• **Assignment**
Every line containing the word "LGBT" must be pulled from the records.

• **Input data**
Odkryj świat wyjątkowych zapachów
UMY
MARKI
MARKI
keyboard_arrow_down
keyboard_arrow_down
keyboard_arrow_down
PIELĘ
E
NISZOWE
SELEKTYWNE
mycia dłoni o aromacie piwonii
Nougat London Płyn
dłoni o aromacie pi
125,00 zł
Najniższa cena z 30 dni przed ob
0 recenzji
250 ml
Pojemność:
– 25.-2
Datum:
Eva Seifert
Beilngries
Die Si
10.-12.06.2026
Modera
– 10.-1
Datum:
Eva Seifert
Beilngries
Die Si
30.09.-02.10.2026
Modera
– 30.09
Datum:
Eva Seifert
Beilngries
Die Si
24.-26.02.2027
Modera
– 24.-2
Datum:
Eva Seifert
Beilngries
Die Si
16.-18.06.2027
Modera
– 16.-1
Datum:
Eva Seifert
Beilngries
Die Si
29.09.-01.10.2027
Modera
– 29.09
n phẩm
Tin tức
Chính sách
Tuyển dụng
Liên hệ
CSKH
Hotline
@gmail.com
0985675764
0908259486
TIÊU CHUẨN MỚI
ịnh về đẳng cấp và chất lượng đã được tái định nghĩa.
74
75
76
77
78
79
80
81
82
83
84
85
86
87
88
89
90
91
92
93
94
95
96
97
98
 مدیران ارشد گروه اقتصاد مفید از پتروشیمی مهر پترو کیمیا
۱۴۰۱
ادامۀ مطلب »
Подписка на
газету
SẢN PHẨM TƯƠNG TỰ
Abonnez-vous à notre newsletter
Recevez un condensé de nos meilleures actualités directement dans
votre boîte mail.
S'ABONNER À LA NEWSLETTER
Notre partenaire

==

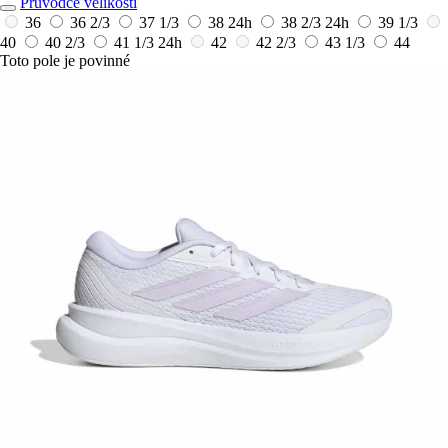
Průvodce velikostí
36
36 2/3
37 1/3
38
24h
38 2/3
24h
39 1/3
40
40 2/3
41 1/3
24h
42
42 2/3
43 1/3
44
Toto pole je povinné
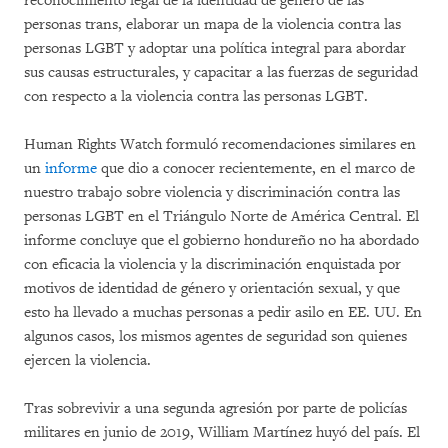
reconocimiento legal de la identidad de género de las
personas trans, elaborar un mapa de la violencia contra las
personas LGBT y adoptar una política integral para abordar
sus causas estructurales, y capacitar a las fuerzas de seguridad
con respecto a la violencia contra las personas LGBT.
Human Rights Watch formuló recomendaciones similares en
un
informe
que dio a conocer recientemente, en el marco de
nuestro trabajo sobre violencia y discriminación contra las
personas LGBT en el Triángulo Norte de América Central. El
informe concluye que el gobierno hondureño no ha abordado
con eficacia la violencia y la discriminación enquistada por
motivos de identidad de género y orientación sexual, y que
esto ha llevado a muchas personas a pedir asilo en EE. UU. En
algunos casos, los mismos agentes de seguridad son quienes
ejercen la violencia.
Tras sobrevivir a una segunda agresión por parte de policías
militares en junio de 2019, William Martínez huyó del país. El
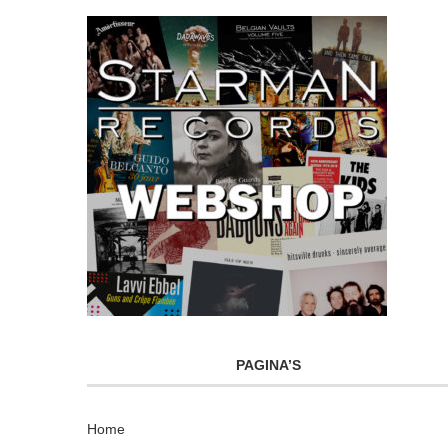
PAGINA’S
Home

• **Task response**
personas LGBT y adoptar una política integral para abordar
con respecto a la violencia contra las personas LGBT.
personas LGBT en el Triángulo Norte de América Central. El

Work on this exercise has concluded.